Overseas issuances, too, were the lowest in the last 18 quarters. Fund raising has been affected during past market corrections as well.
After the drop in the secondary markets in May 2004 and May 2006, equity and equity-linked issuances dropped in the following (July-September) quarters in those years (see chart). But it’s the first time the primary market has almost dried up since the boom in new issuances since 2004. Ever since Emaar MGF Land Ltd and Wockhardt Hospitals Ltd withdrew their IPOs earlier this year, there have been hardly any noteworthy offerings. With the markets hitting new lows now, a recovery in the market for equity issuances is nowhere in sight. While some large rights issues (from Tata Motors Ltd and Hindalco Ltd) are expected to hit the market later this year, these will have to be priced substantially below the ruling market price if current conditions prevail.
In the rest of Asia, too, issuances fell, but hardly as much as in India. Equity and equity-linked offerings raised about $15 billion last quarter, down from $18 billion in the March quarter. Funds raised in the last two quarters represent a large drop from an average of over $45 billion in the preceding three quarters, but some large convertible issuances continue to take place.
Global equity issuances nearly doubled last quarter compared with the March quarter, as large financial institutions such as Royal Bank of Scotland, UBS AG and Lehman Brothers Holdings Inc. issued equity to bolster capital.
From the perspective of investment bankers in India, merger and acquisition activity continues to be high, and so the drop in fees on account of equity issuances is somewhat made up. But for Indian companies that need to fund these deals and other capital expenditure plans, it’s imperative that the primary market recovers soon, especially with the debt option becoming increasingly expensive.
Jet Airways: battling multiple headwinds
Almost every time it reports quarterly results, Jet Airways Ltd breaks some record or the other. The loss it reported recently was the first time ever that expenses had exceeded revenues in the January-March quarter. After the festive period in the December quarter, the fourth quarter of the year is usually among the best for the company.
But fuel prices have soared and with domestic carriers having added capacity recklessly in the past few years, it has become increasingly difficult to recover costs. The problem, however, is that the worst is yet to come. Fuel prices have risen nearly 50% since end-March and there are no signs of rationalization of capacity.

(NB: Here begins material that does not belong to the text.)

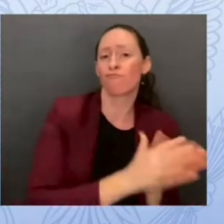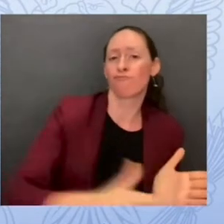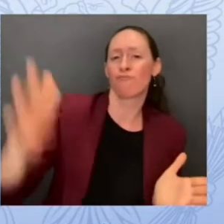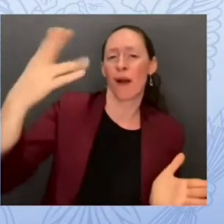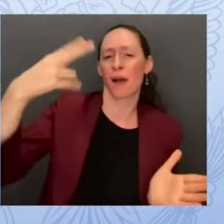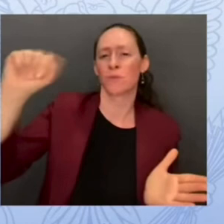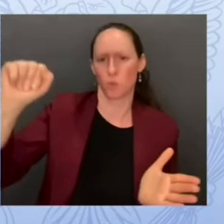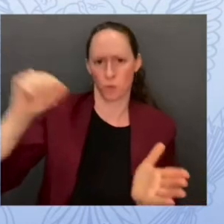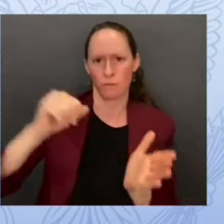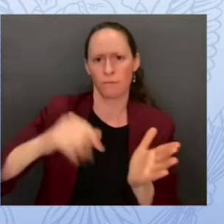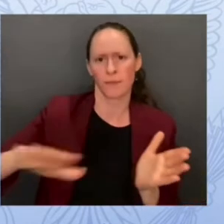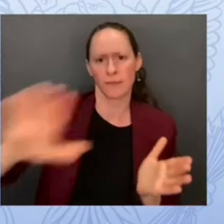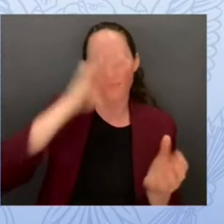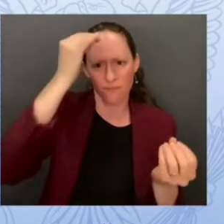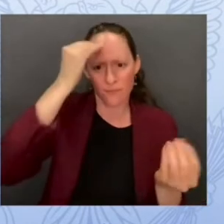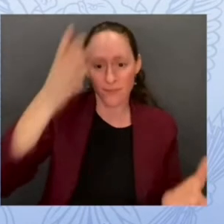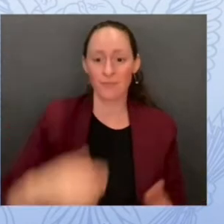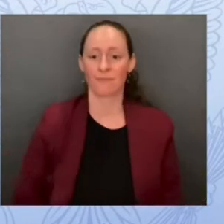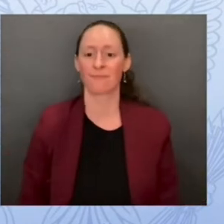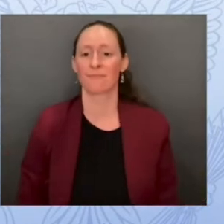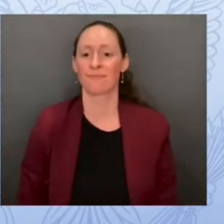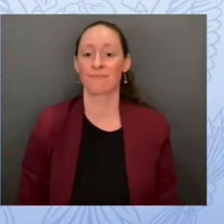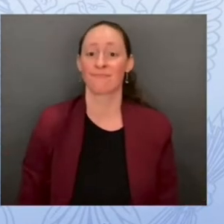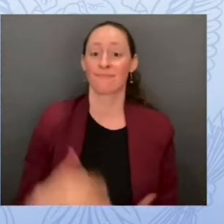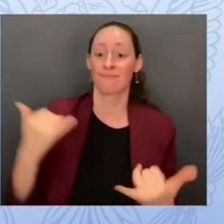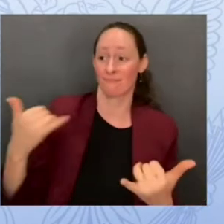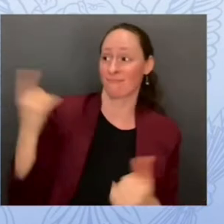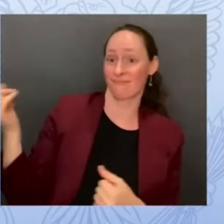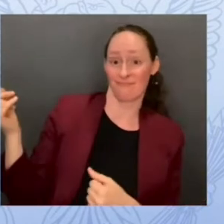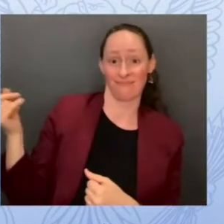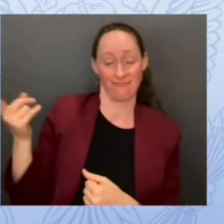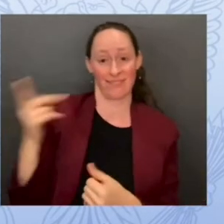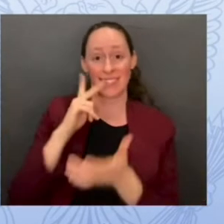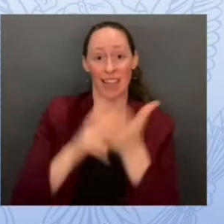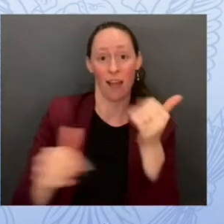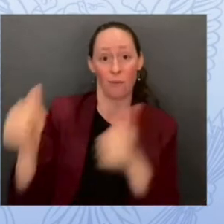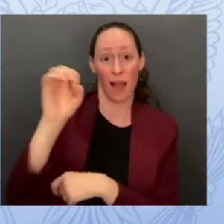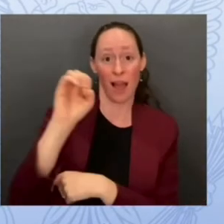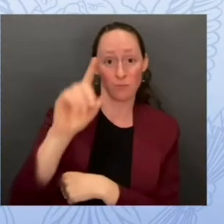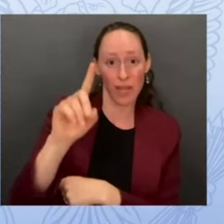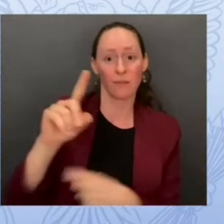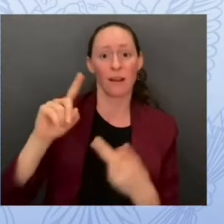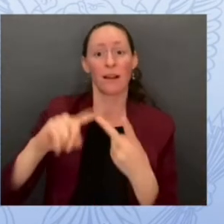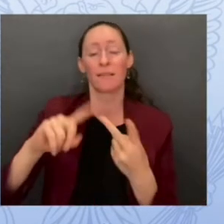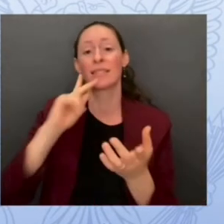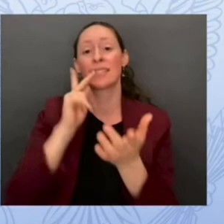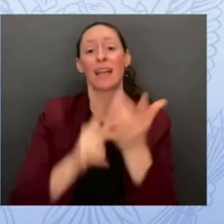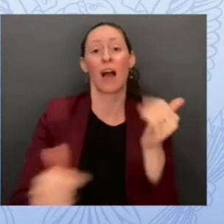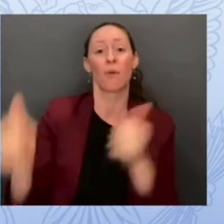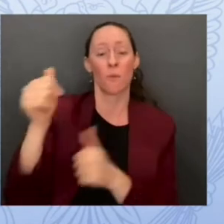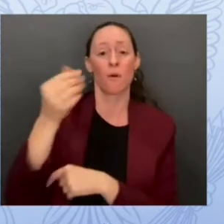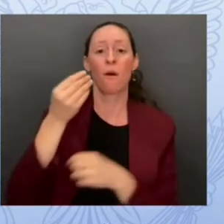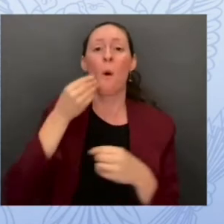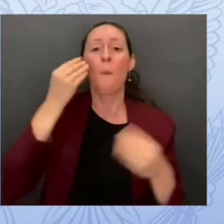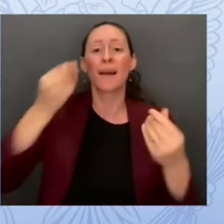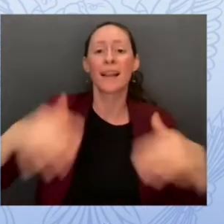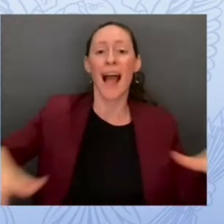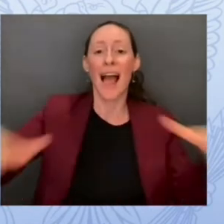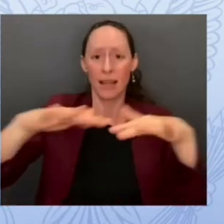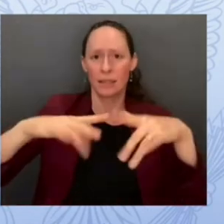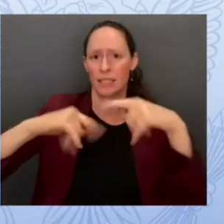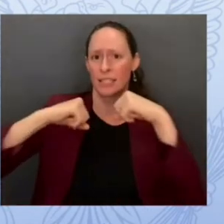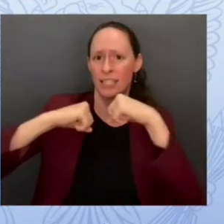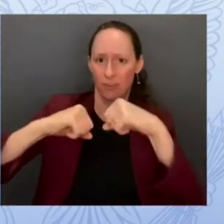the Secretary of Education the Secretary of Homeland Security and the chairwoman of the Federal Communications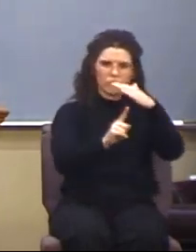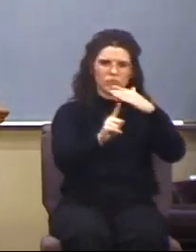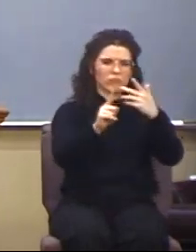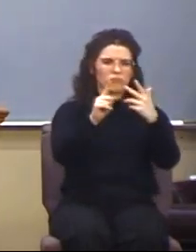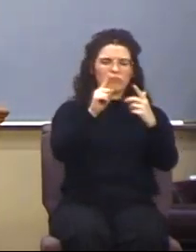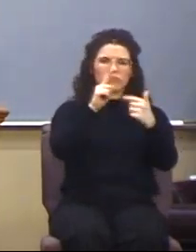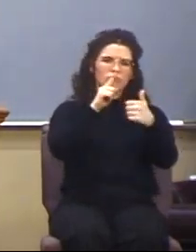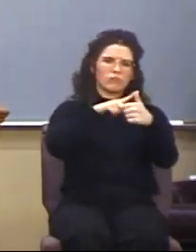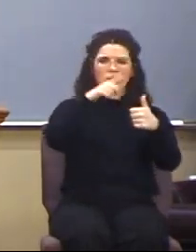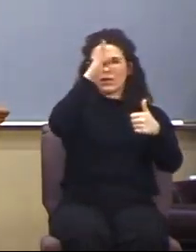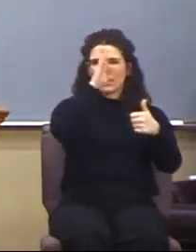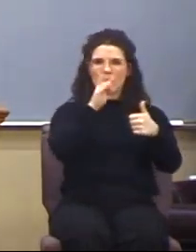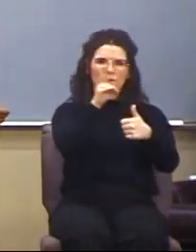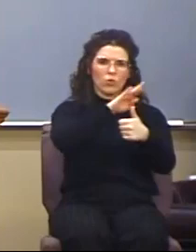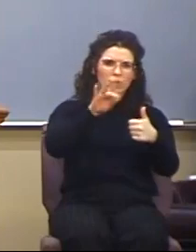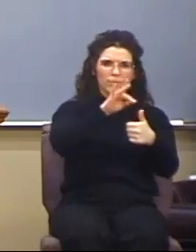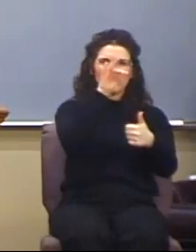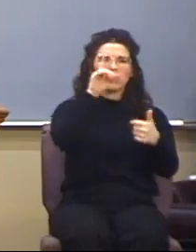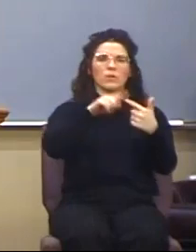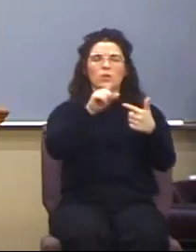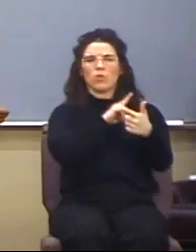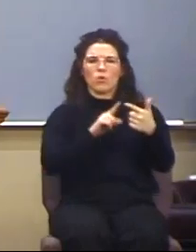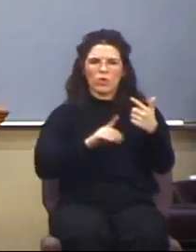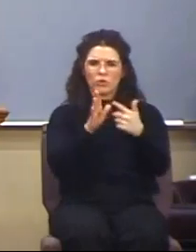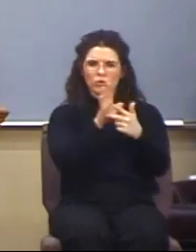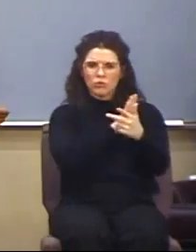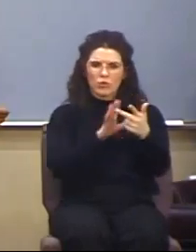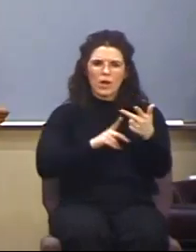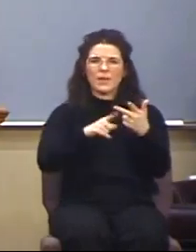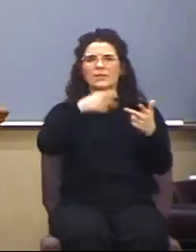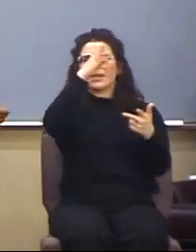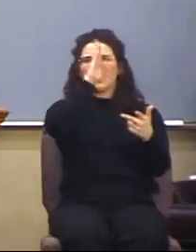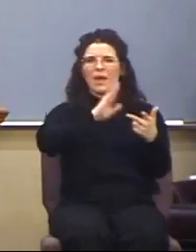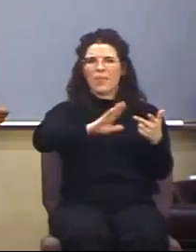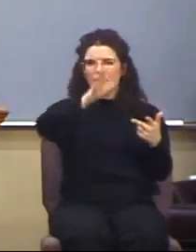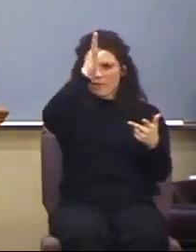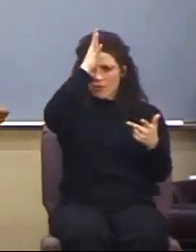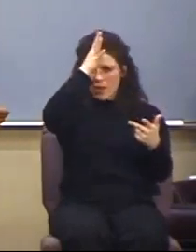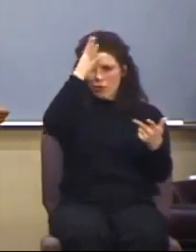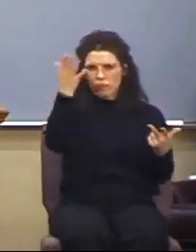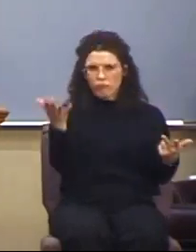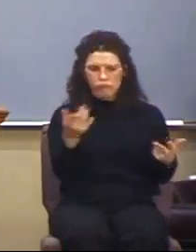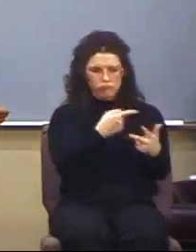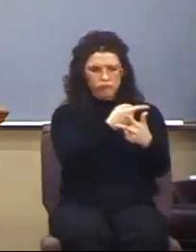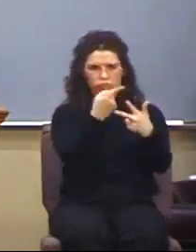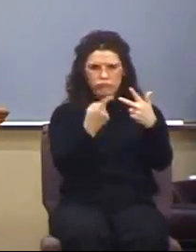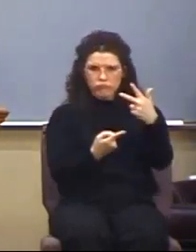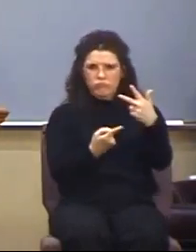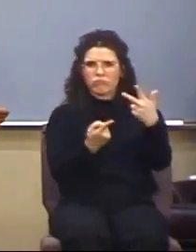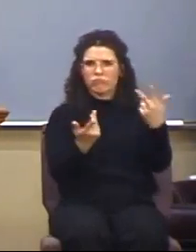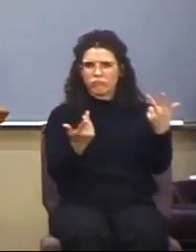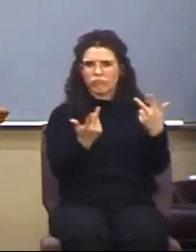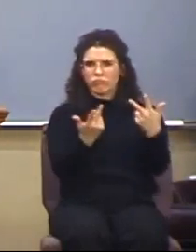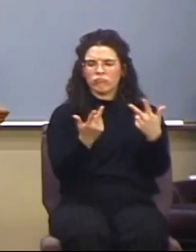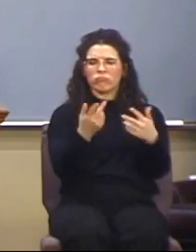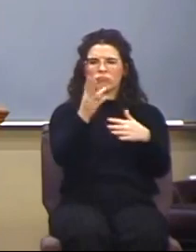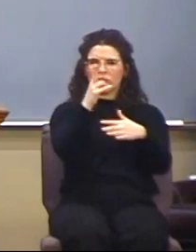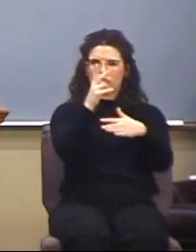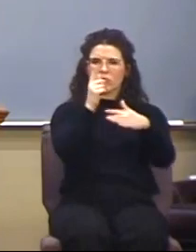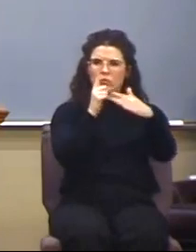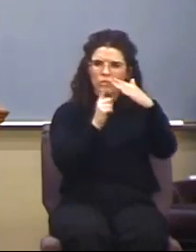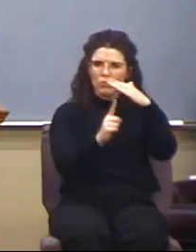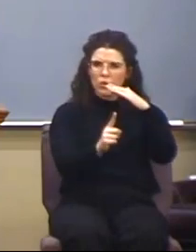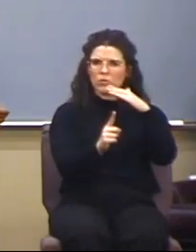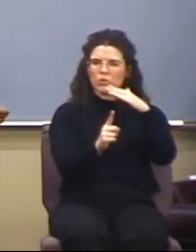God, the Holy Spirit. You have the Lord Jesus Christ, and then you have God, the Father. What Paul's going to emphasize is the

Last year, after Jet took over Sahara and Kingfisher Airlines bought Deccan Aviation, investors were hopeful that the consolidation in the industry would lead to higher yields and lower capacity addition.
Shares of Jet Airways had risen as much 60% in 2007 as a result. But according to Jet’s estimates, the extent of oversupply or imbalance in the domestic market is still around 20%. What’s more, the recent increase in air fares is expected to hit demand and the imbalance may only worsen.
Jet estimates that the industry’s losses will double to $2 billion (Rs8,580 crore) in 2008-09 if the current trend continues. In a post-results note, Citigroup Research has estimated that losses will extend to FY10 as well. It had earlier estimated that Jet would return to profit in FY10, but now expects losses in the coming two years to be as high as Rs2,000 crore. Excluding gains from the sale and leaseback of aircraft, Jet’s losses last fiscal stood at Rs727 crore.
Jet’s woes are compounded because of a stretched balance sheet, which makes it imperative that it raises equity funds quickly. Given the state the markets are in, the dilution in its equity would now be higher than earlier anticipated. Also, its acquisition of Sahara last year is just adding on to losses and making the need for funding even more urgent. Sahara posted losses of Rs440 crore last year. With so many headwinds, it’s no wonder the company’s shares hit an all-time low after the results were announced.